Lo primero que hemos de tener en cuenta es que, al contrario del caso del fax, no estamos evaluando el tiempo externo, sino que estamos calculando el tiempo de algo que ocurre en el interior de nuestra cabeza, bien sea la evocación de nuestra vida o la duración de un sueño.
Lo segundo. La cercanía de la muerte —y el proceso de dormir, en mucha menos medida— provocan una serie de cambios neurológicos importantes. Por un lado se ha registrado que en esos momentos cercanos a la muerte —en operaciones de neurocirugía el cerebro se ve expuesto a un trauma similar, no es que los científicos se dediquen a llevar a sus «sujetos» hasta el umbral de la muerte— en zonas del cerebro asociadas a la visión y la memoria, ante la repentina bajada del nivel de sangre, se producen una serie de reacciones químicas que producen el disparo aleatorio de esas neuronas, provocando esos recuerdos tan vívidos e intensos. En el sueño, sin ir al cosa tan lejos, al comenzar a cambiar el ritmo de actividad regular del cerebro en vigilia, también se producen picos de actividad aleatorios, que evocarán imágenes de una forma semejante. Esto nos dice de donde vienen esas potentes imágenes que conforman ese repaso a la vida o la aparición de esos sueños tan vívidos, pero ¿por qué nos parece que han durado tanto si realmente son tan breves?

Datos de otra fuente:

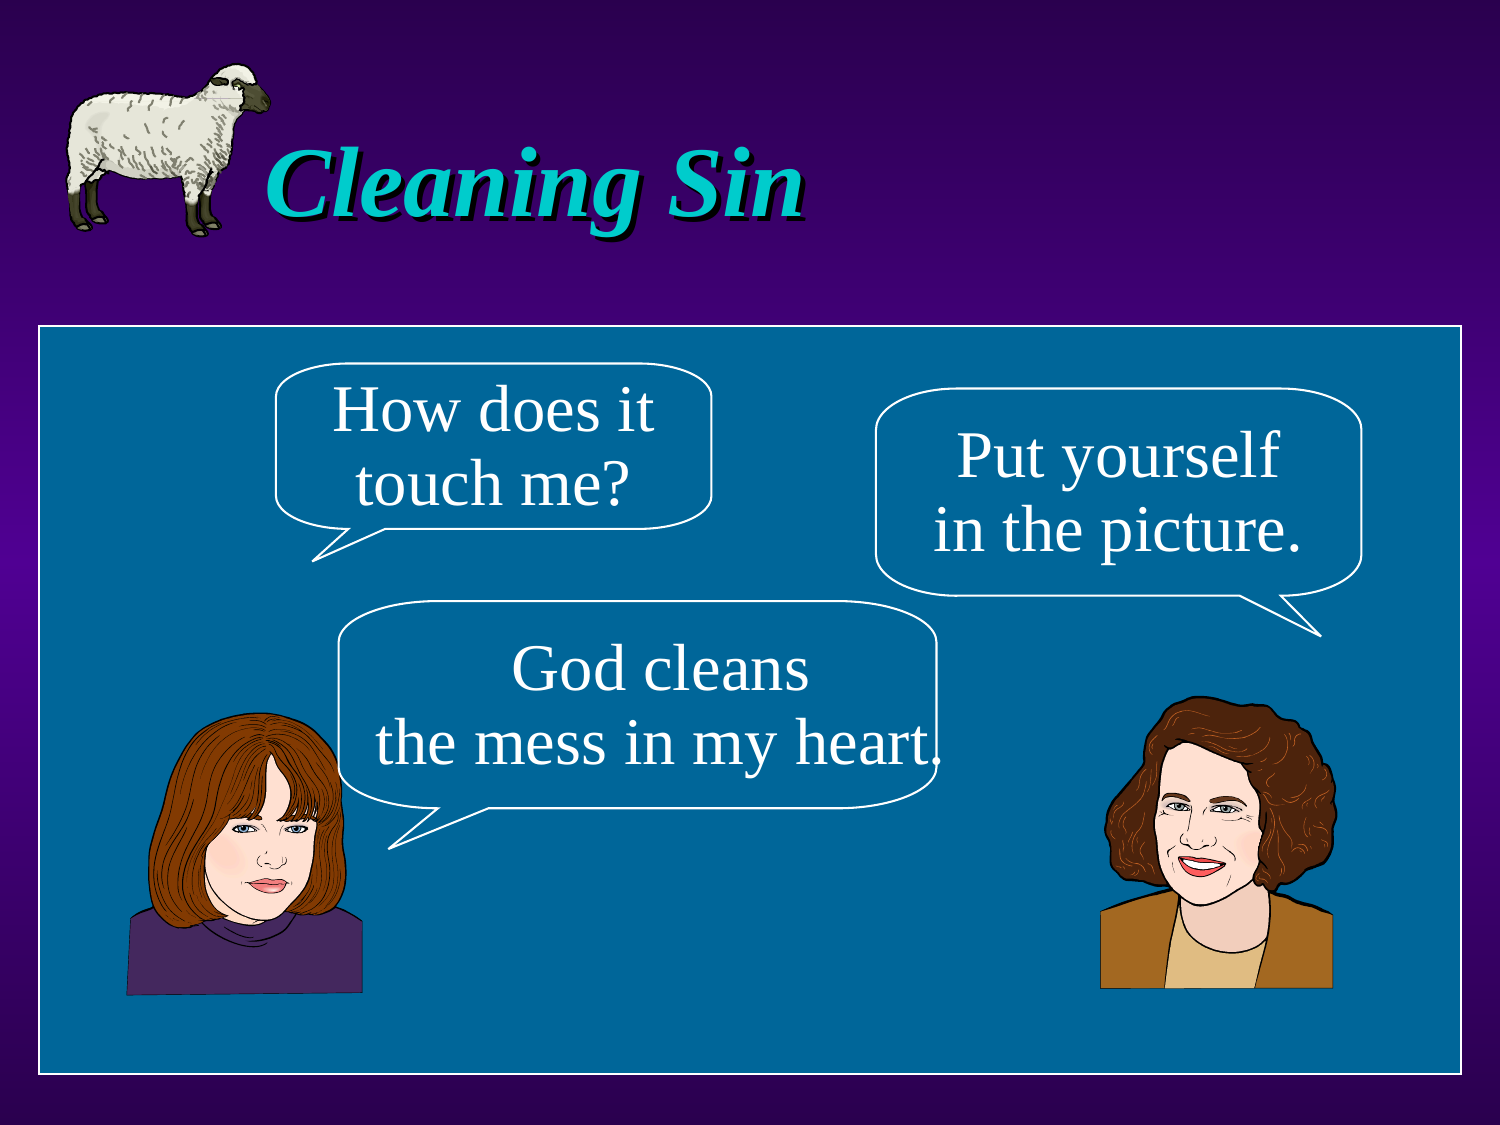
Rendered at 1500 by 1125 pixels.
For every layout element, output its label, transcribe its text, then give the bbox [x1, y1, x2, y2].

chart [126, 712, 363, 996]
text_box God cleans the mess in my heart. [338, 601, 937, 850]
title Cleaning Sin [249, 78, 1388, 288]
text_box Put yourself in the picture. [875, 388, 1362, 637]
text_box How does it touch me? [275, 363, 712, 562]
text_box [38, 325, 1462, 1074]
chart [1100, 695, 1338, 989]
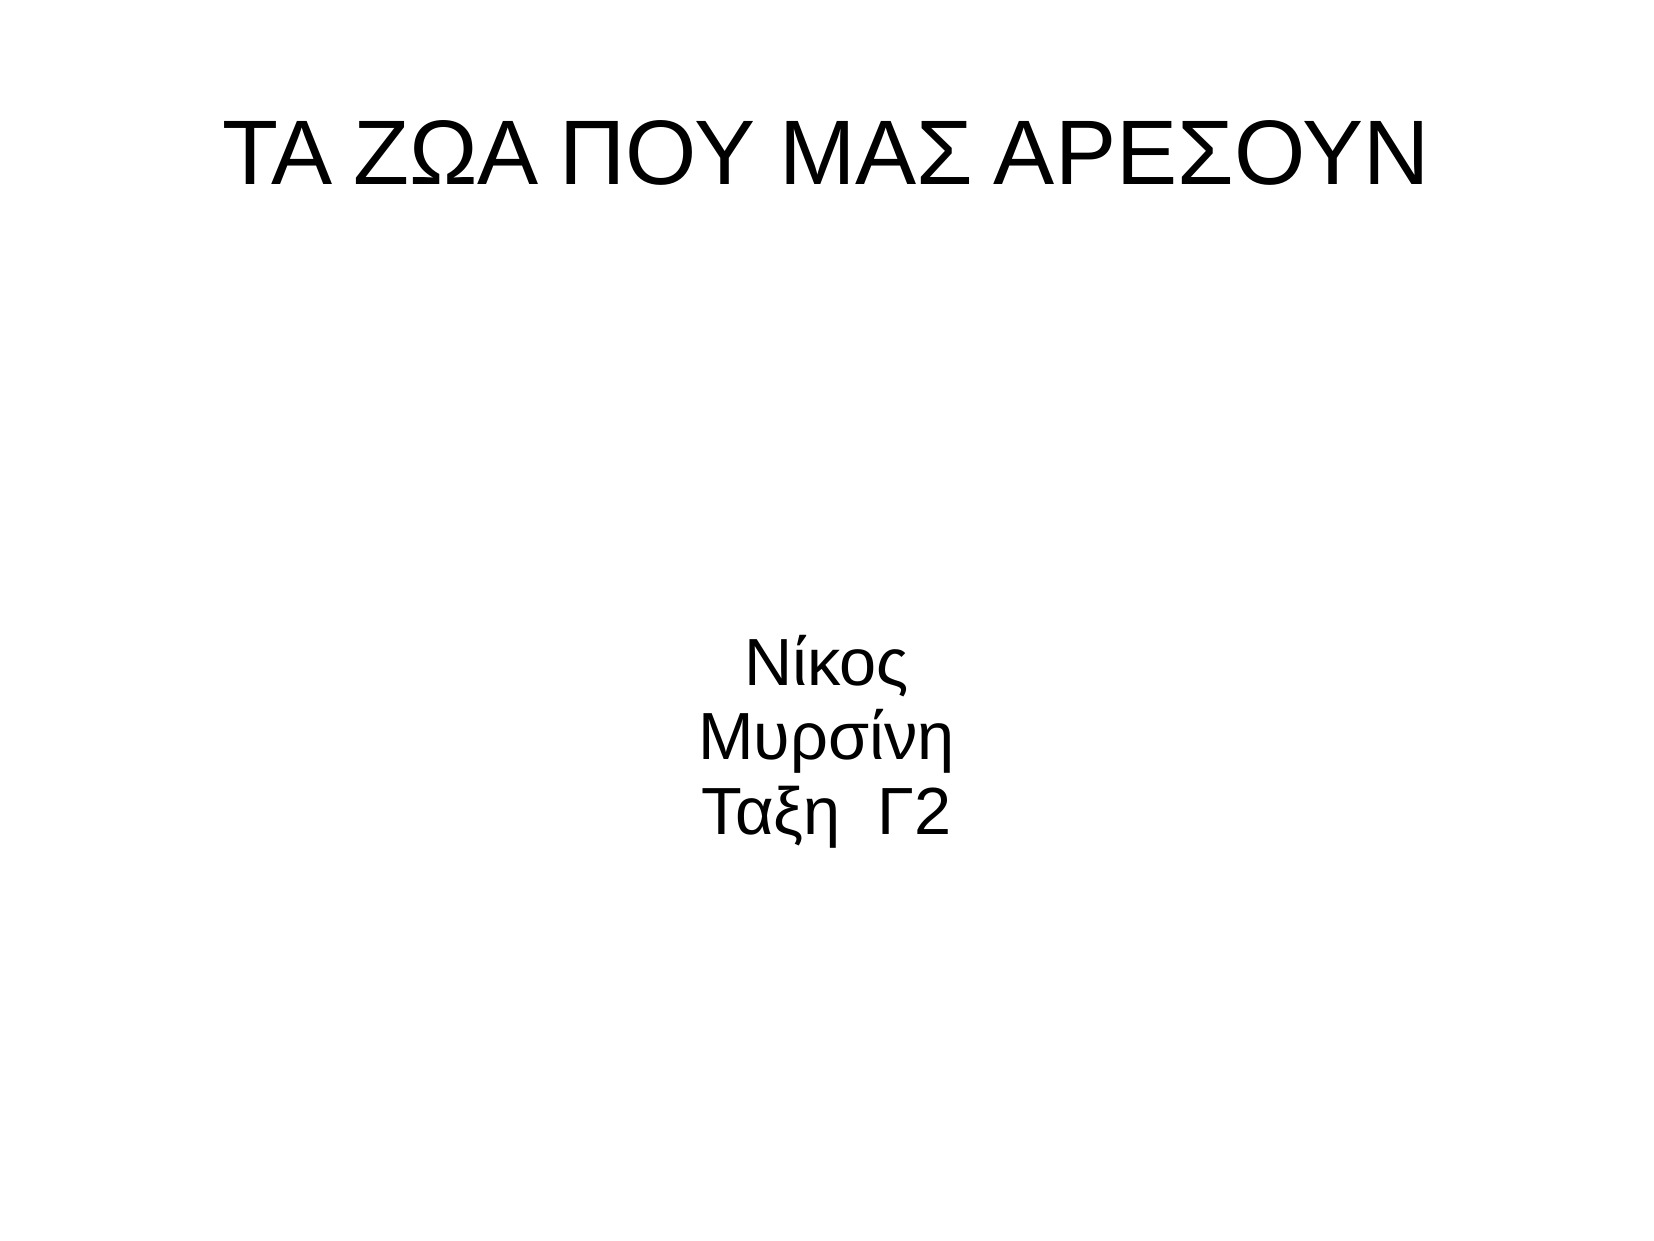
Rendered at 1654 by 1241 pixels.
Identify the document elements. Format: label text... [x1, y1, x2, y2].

title ΤΑ ΖΩΑ ΠΟΥ ΜΑΣ ΑΡΕΣΟΥΝ [82, 49, 1571, 257]
subtitle Νίκος Μυρσίνη Ταξη Γ2 [82, 290, 1571, 1109]
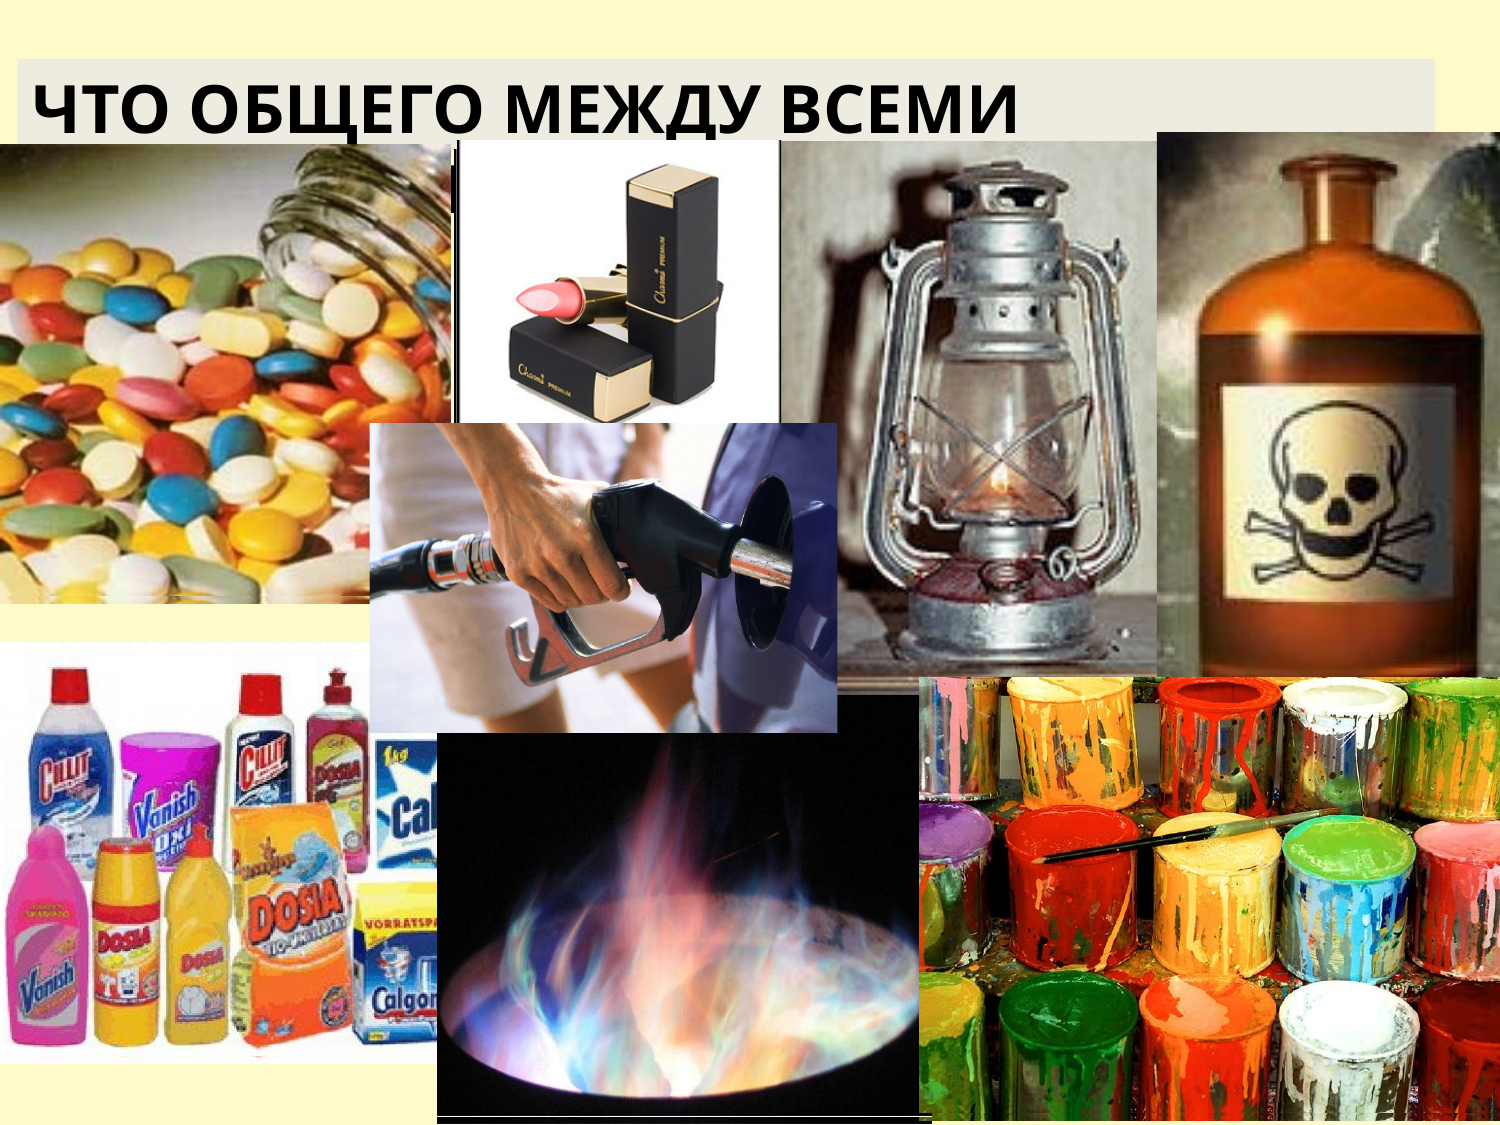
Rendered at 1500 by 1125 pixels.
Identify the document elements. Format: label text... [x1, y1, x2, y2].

picture [0, 132, 1500, 1125]
title Что общего между всеми веществами? [17, 59, 1436, 149]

El cerebro, y esto es un hecho al que volveremos una y otra vez en este blog —espero que tenga continuidad—, no es una esponja que capta la realidad tal cual le llega, es una máquina muy activa que recibe toda esa información, la analiza, discrimina lo que le interesa y lo organiza siguiendo una serie de parámetros —habitualmente muy adaptativos—, generando así nuestra percepción de la realidad. Y eso no sólo es aplicable a la información que nos llega de fuera (la vista, el oído, etc.), sino también a la que nos llega de dentro, como esos recuerdos y sueños. Y si hay una cosa que el recuerdo y la memoria hacen con los acontecimientos —y esas imágenes evocan acontecimientos— es ordenarlos en una secuencia narrativa lógica… o que intenta que tenga la mayor lógica posible.

Se ha probado en multitud de experimentos que cuando a alguien se le dan unas viñetas o dibujos y se le pide que las ordene siguiendo el criterio que se le antoje, si estos contienen algo que pueda ser relacionado con “acontecimientos” (habitualmente personas haciendo algo), los intentará organizar siguiendo una historia, y no clasificándolos en función de colores, formas y objetos que puedan aparecer representados… aunque esa historia acabe por ser extraña y delirante.

En el caso de los recuerdos evocados por la cercanía de la muerte, todas esas imágenes que aparecen de forma casi simultánea, cuando volvemos en sí, serán organizadas por el recuerdo de forma secuencial y cronológica, dándole la forma de un largo recuerdo… aunque realmente fuesen generadas, todas a la vez, en una fracción de segundo. En el caso de los sueños pasa algo semejante, si bien la lógica será más difusa, pues las imágenes no estarán necesariamente vinculadas a la nuestra memoria biográfica —como en el caso del trauma que nos lleva cerca de la muerte— y al ser mucho más aleatorias será más difícil organizarlas en una historia.
Así pues, cuando creamos la percepción de ese tiempo interno no es dentro de nuestra cabeza, sino en el momento de despertar y de recordar lo que ha ocurrido dentro de ella. Ese recuerdo ya se nos presenta como un todo, como cuando recordamos una novela que hemos leído o una película que hemos visto, y nos dará la impresión de que es un tiempo inmenso, aunque todas sus imágenes e historias hayan sido generadas en apenas unos segundos.

Locke, en su epistemología, dijo que «para el hombre sólo existen sensaciones y percepciones», pero, al instante, se corrigió a sí mismo y añadió, «y el recuerdo de esas sensaciones y percepciones». Quizá una de las cosas que nos hace humanos, y que nos diferencia del resto de los animales, sea la fuerza y el peso de nuestros recuerdos. Con el paso del tiempo, del real, los recuerdos son los que ganan la batalla, y según la vida se va agotando intentamos compensar su brevedad con la evocación, ese lugar donde cada instante es inmenso y un segundo puede contener décadas.